My PC isn't giving any display output, when I'm turning the PC on, the TV it is connected to doesn't recognise any HDMI signal. I can see my PC is online in Teamviewer, I can even log in with password, but it just shows a blank screen,that too at 1024x768 resolution. t

The GPU seems to have gone kaput, Ive had some trouble with the power outlet, and the previous night I accidentally plugged in a faulty appliance which brought down the MCB and caused the TV to flicker for a second. Although it ran fine after that, it's not starting up after the PC was was shut down.

Yet to test the GPU on other machine, but somewhat sure of having to get a new one soon.

1)Which Power Supply do you have? (Be EXACT while naming the company and model)
Ans: CX400

2. What is your budget?
Ans: 8k

3. Which resolution will you game at?
Ans: 1080p Medium settings.

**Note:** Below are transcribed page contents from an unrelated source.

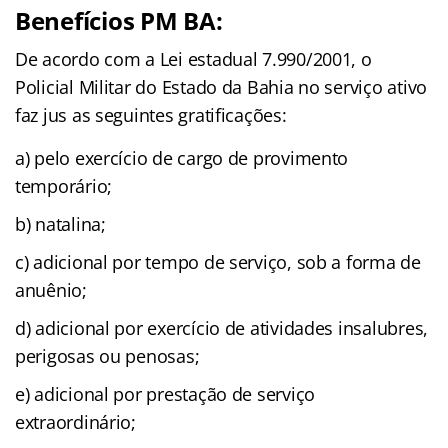
Benefícios PM BA:
De acordo com a Lei estadual 7.990/2001, o
Policial Militar do Estado da Bahia no serviço ativo
faz jus as seguintes gratificações:
a) pelo exercício de cargo de provimento
temporário;
b) natalina;
c) adicional por tempo de serviço, sob a forma de
anuênio;
d) adicional por exercício de atividades insalubres,
perigosas ou penosas;
e) adicional por prestação de serviço
extraordinário;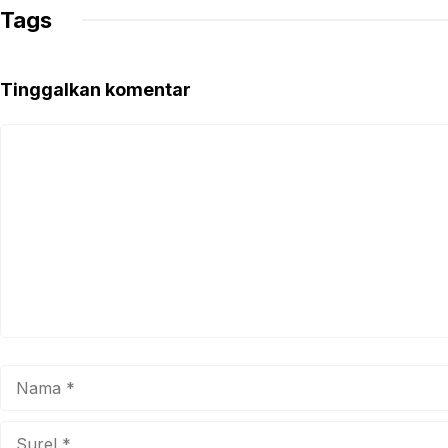
Tags
Tinggalkan komentar
Komentar
Nama
Surel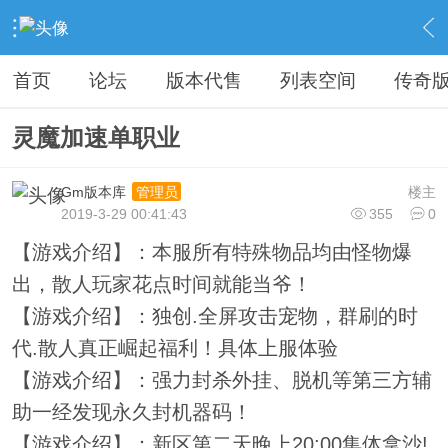
›
教程广告专区
›
广告专区
›
内容
首页
论坛
版本代售
列表空间
传奇
灵魔加速单职业
Gm版本库
楼主
管理员
2019-3-29 00:41:43
355
0
【游戏介绍】：本服所有特殊物品均由怪物爆
出，散人玩家花点时间就能当爷！
【游戏介绍】：独创.全屏攻击宠物，群刷的时
代.散人真正崛起福利！具体上服体验
【游戏介绍】：强力封杀外挂、脱机等第三方辅
助一经发现永久封机器码！
【游戏介绍】：新区第二天晚上20:00集体拿沙!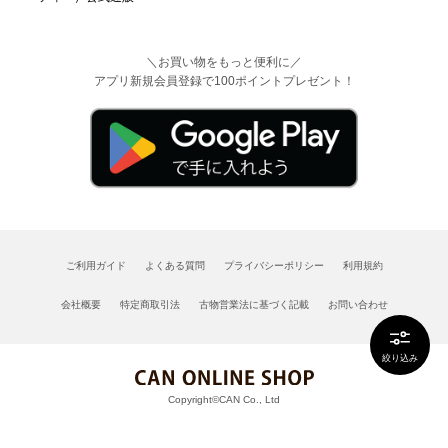
＼お買い物をもっと便利に／
アプリ新規会員登録で100ポイントプレゼント！
ご利用ガイド
よくある質問
プライバシーポリシー
利用規約
会社概要
特定商取引法
古物営業法に基づく記載
お問い合わせ
絞り込み
Copyright©CAN Co., Ltd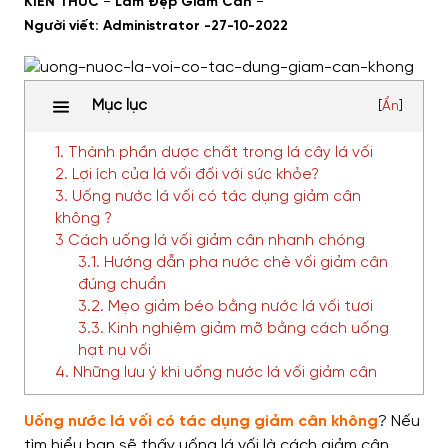
-
-
KIẾN THỨC
Làm Đẹp Giảm Cân
Người viết: Administrator -
27-10-2022
Mục lục
[
Ẩn
]
1. Thành phần dược chất trong lá cây lá vối
2. Lợi ích của lá vối đối với sức khỏe?
3. Uống nước lá vối có tác dụng giảm cân
không ?
3 Cách uống lá vối giảm cân nhanh chóng
3.1. Hướng dẫn pha nước chè vối giảm cân
đúng chuẩn
3.2. Mẹo giảm béo bằng nước lá vối tươi
3.3. Kinh nghiệm giảm mỡ bằng cách uống
hạt nụ vối
4. Những lưu ý khi uống nước lá vối giảm cân
Uống nước lá vối có tác dụng giảm cân không
? Nếu
tìm hiểu bạn sẽ thấy uống lá vối là cách giảm cân,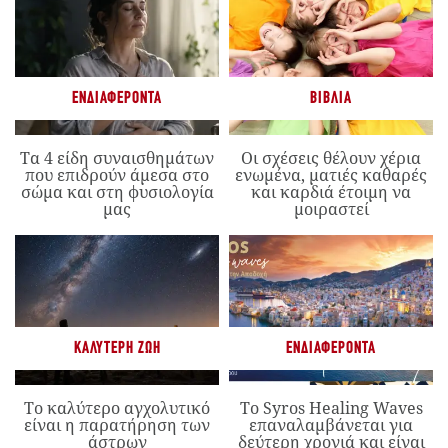
ΕΝΔΙΑΦΈΡΟΝΤΑ
ΒΙΒΛΊΑ
Τα 4 είδη συναισθημάτων
Οι σχέσεις θέλουν χέρια
που επιδρούν άμεσα στο
ενωμένα, ματιές καθαρές
σώμα και στη φυσιολογία
και καρδιά έτοιμη να
μας
μοιραστεί
ΚΑΛΎΤΕΡΗ ΖΩΉ
ΕΝΔΙΑΦΈΡΟΝΤΑ
Το καλύτερο αγχολυτικό
Το Syros Healing Waves
είναι η παρατήρηση των
επαναλαμβάνεται για
άστρων
δεύτερη χρονιά και είναι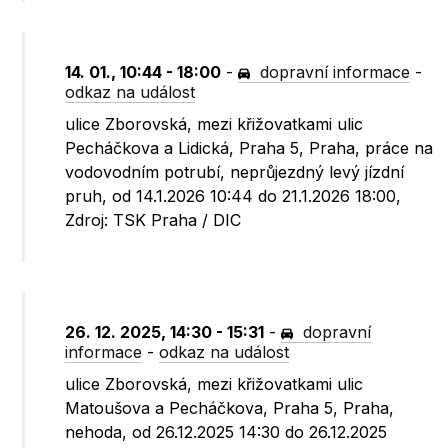
14. 01., 10:44 - 18:00
-
dopravní informace
-
odkaz na událost
ulice Zborovská, mezi křižovatkami ulic
Pecháčkova a Lidická, Praha 5, Praha, práce na
vodovodním potrubí, neprůjezdný levý jízdní
pruh, od 14.1.2026 10:44 do 21.1.2026 18:00,
Zdroj: TSK Praha / DIC
26. 12. 2025, 14:30 - 15:31
-
dopravní
informace
-
odkaz na událost
ulice Zborovská, mezi křižovatkami ulic
Matoušova a Pecháčkova, Praha 5, Praha,
nehoda, od 26.12.2025 14:30 do 26.12.2025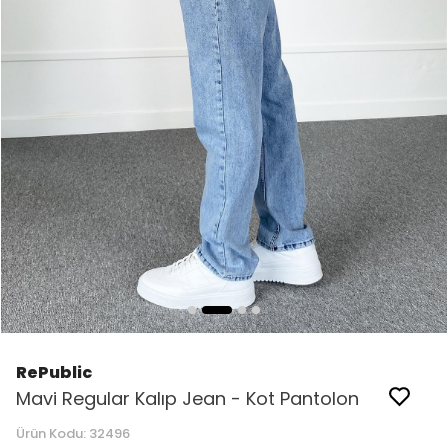
RePublic
Mavi Regular Kalıp Jean - Kot Pantolon
Ürün Kodu:
32496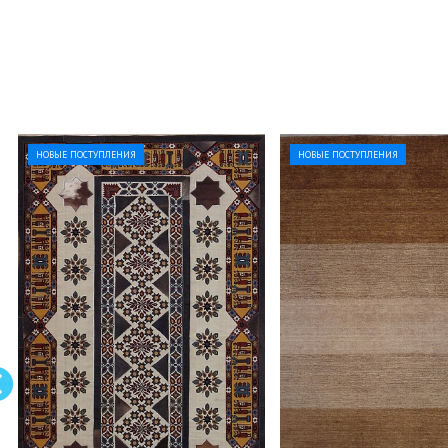
НОВЫЕ ПОСТУПЛЕНИЯ
НОВЫЕ ПОСТУПЛЕНИЯ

Not much of a gamer, only into FIFA and GTA mostly.

4. What are your current computer specifications?
i5 760
Gigabyte H61
4 GB DDR3
Samsung 40H5100


----------



## bssunilreddy (Mar 16, 2015)

Sapphire R7 260x 2GB -9k


----------



## mitraark (Mar 16, 2015)

Will it run fine on the CX400 ?


----------



## SaiyanGoku (Mar 16, 2015)

^ Increase budget to 10k and get GTX 750 Ti instead.


----------



## bssunilreddy (Mar 16, 2015)

mitraark said:


> Will it run fine on the CX400 ?



Yes will run and add another 2.5k by buying Zotac GTX750Ti 2GB @ 10.5k


----------